The Doe Run Co.’s Sharon Gietl, for example, went from spending 40% to 60% of her time on strategy to devoting 80% to 90% on tactics in 2009. Gietl said her IT strategy can be summed up as “moving the business forward.” Last year, she was figuring out whom and what to cut to help keep the company afloat.
The salient fact in my follow-up interview with Gietl, however, was that everybody else at Doe Run was doing the same. Ron Washington, CIO at Ergon, a petroleum products company, told us he met the greater demands for operational duties by working longer hours, just like — you guessed it — everybody else on his team. CIOs did what they had to do help their companies survive 2009.

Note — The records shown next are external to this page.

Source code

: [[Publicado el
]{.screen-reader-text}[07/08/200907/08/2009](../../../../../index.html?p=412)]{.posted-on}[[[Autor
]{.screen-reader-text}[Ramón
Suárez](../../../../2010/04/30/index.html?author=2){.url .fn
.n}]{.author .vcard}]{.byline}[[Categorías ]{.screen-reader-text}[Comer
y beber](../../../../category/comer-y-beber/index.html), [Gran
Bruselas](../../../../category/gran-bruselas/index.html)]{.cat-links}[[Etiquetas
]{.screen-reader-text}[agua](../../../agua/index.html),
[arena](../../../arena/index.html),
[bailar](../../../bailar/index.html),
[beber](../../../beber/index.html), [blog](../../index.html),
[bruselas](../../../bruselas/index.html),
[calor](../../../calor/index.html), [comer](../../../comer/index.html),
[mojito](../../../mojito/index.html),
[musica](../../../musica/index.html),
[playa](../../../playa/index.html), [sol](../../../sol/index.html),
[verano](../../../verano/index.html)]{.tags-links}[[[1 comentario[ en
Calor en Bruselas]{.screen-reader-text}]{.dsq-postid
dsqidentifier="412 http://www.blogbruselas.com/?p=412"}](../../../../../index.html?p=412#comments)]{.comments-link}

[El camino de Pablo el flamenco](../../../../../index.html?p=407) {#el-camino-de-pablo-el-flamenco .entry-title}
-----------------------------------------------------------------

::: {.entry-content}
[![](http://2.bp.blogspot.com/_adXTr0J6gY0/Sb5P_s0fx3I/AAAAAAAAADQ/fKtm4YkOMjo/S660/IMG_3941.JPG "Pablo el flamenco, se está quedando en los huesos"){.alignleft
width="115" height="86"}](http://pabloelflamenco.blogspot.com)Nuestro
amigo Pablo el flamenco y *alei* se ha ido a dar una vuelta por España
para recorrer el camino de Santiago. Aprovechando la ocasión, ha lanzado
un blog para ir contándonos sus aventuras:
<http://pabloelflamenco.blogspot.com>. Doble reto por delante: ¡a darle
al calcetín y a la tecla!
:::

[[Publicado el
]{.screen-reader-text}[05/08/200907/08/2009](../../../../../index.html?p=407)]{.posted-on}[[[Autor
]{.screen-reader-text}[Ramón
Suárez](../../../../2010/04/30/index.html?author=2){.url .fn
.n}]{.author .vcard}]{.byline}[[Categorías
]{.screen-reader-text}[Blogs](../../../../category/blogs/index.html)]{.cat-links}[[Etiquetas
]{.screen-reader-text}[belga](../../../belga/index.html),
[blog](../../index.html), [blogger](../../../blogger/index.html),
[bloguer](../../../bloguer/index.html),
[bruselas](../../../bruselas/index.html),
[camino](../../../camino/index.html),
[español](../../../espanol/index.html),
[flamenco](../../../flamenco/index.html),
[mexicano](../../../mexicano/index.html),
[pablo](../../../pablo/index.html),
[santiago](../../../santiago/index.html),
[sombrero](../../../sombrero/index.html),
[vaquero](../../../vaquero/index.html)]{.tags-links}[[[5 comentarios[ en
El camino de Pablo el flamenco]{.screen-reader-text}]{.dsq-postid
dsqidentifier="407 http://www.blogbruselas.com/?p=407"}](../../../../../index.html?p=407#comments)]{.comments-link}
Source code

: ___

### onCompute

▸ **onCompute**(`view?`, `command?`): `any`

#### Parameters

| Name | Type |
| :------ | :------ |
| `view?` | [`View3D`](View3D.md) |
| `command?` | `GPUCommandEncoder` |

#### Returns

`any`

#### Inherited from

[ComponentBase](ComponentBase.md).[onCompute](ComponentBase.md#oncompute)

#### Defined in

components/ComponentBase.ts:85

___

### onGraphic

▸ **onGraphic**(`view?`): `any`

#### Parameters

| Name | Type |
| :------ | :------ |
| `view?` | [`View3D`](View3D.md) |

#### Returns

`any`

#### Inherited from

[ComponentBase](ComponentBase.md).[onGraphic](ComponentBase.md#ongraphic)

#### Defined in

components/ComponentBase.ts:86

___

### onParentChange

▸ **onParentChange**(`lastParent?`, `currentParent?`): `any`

CIO goal: 80% on strategy?
In my survey follow-up, I also asked analysts and career experts if the shift to tactics in 2009 signals a step backward for the CIO career. The answer, for the most part, was no. Extraordinary times call for extraordinary measures. In normal times, if there is such a thing anymore, the ratio between tactics and strategy will depend on the maturity of the company, said consultant Bruce Barnes, offering an analogy to the automobile. Steering is up front, with the driver’s focus on the future destination and the many possible impediments to reaching it. The tactical application of the energy to get you there — making the wheels turn forward — is in the back of the car. The less mature or operationally efficient an organization, the more time the CIO will have to spend on that tactical drive train, and the slower the trip to reach his or her strategic goals, Barnes said.
Of course, the elephant in the room — the fraught part of the question — is whether there is a right balance between IT strategic planning and short-term tactical decisions for those CIOs determined to drive business value.
Barnes gave it a shot: “The CIO’s goal needs to be getting to the point where about 80% of his/her time is being spent steering and watching/planning the road ahead … as well as enjoying the ride.”
I’d like to hear what you consider the ideal balance between IT strategy and tactics in your job and why — and, oh yes, if you’re enjoying the ride.